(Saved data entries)
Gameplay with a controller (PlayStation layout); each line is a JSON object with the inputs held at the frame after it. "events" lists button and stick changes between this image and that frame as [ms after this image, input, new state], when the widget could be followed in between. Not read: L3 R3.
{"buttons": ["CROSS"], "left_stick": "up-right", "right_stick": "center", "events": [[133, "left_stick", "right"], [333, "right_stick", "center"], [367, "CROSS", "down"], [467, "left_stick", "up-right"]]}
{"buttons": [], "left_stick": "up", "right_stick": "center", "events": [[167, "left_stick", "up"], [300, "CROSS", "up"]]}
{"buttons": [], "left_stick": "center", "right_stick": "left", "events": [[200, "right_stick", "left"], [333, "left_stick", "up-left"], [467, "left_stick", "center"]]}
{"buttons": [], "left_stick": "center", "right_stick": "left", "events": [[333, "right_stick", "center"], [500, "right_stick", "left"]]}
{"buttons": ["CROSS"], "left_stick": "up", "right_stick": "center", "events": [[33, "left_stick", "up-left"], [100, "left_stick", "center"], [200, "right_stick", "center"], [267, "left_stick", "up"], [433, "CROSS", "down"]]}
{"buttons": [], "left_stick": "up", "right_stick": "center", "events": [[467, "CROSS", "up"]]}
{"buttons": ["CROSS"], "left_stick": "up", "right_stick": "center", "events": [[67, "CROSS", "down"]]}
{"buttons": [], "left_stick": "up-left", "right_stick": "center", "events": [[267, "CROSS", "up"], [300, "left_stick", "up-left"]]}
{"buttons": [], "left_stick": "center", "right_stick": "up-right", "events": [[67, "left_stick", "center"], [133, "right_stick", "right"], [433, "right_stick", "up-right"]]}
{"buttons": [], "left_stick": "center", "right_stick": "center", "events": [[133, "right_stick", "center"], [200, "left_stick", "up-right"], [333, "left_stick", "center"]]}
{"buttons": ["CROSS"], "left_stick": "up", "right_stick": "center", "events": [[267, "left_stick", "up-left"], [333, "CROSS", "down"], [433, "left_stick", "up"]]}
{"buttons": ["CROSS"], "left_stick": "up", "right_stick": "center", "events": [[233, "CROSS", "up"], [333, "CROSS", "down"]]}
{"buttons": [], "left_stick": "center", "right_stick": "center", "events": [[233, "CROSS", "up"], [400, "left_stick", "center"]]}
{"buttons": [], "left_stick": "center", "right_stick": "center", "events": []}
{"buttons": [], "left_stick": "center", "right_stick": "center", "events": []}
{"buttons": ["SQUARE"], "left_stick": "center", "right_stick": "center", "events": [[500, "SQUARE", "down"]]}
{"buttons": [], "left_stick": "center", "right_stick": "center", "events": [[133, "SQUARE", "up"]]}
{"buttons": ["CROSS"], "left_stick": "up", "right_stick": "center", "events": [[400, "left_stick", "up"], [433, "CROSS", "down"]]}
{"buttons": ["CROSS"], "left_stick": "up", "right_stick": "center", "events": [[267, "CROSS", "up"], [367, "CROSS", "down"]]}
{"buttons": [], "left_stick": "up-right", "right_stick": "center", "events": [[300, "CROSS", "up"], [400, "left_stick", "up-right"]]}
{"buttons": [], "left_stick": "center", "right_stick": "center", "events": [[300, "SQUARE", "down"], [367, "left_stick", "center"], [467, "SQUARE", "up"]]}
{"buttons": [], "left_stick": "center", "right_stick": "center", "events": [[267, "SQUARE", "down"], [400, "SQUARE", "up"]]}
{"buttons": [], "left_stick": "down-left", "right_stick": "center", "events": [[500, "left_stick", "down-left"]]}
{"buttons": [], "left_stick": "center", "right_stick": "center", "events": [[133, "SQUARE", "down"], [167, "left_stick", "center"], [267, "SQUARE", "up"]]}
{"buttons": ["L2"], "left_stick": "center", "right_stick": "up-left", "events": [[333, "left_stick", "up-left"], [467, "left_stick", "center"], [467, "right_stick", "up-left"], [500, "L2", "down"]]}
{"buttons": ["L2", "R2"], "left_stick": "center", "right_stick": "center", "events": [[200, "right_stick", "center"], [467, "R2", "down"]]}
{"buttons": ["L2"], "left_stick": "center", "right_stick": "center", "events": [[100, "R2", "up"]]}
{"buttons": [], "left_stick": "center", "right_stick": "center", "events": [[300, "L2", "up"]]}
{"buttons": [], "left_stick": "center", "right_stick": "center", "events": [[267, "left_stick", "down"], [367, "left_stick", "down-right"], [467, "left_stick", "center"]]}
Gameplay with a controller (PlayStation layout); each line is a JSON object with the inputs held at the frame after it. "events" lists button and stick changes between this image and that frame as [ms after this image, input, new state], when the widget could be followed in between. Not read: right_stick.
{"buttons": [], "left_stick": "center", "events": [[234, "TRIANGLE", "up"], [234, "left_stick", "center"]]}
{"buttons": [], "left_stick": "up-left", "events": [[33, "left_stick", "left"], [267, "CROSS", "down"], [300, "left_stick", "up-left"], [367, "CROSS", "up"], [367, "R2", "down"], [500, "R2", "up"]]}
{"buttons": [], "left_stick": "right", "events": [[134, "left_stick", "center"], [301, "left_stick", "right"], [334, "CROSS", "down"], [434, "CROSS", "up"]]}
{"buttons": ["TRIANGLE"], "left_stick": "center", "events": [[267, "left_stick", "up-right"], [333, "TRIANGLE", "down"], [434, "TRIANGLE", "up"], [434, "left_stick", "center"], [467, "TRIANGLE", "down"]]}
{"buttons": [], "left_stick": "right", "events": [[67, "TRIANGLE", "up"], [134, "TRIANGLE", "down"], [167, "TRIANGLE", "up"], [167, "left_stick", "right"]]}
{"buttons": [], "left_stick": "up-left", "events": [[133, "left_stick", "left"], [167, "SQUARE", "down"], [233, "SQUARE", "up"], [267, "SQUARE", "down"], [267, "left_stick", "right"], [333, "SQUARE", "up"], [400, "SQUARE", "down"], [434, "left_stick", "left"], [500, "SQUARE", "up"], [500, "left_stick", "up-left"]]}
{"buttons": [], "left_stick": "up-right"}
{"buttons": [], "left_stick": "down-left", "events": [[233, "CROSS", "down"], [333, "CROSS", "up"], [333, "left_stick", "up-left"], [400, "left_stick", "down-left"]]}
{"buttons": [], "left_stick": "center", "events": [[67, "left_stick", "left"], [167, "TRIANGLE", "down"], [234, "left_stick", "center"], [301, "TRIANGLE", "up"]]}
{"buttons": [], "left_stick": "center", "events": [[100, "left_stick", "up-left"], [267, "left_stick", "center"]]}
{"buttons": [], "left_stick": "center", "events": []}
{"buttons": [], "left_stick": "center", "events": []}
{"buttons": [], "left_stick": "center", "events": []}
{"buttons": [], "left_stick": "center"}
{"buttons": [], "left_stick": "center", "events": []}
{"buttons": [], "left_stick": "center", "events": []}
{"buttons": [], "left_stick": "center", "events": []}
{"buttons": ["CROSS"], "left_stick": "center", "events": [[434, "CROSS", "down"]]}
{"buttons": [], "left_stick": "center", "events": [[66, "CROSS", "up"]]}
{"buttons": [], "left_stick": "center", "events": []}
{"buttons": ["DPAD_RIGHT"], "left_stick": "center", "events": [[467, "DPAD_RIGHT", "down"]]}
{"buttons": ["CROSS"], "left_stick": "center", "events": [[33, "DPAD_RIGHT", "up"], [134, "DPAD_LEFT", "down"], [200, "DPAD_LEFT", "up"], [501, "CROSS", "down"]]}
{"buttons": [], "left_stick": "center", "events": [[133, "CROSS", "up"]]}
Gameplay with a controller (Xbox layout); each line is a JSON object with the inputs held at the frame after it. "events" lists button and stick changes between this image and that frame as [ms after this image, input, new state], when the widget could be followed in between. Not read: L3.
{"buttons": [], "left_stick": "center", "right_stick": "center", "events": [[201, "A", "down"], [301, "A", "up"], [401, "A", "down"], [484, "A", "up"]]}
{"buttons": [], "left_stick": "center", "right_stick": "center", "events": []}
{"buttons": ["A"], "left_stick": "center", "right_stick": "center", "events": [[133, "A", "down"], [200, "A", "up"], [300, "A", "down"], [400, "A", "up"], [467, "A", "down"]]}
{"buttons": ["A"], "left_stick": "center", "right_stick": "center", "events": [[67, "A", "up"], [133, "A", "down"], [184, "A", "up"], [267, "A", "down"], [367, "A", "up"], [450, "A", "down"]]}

*What this task involves*. Number of lines above with the word "layout": state it alone.

*Problem solution*. 3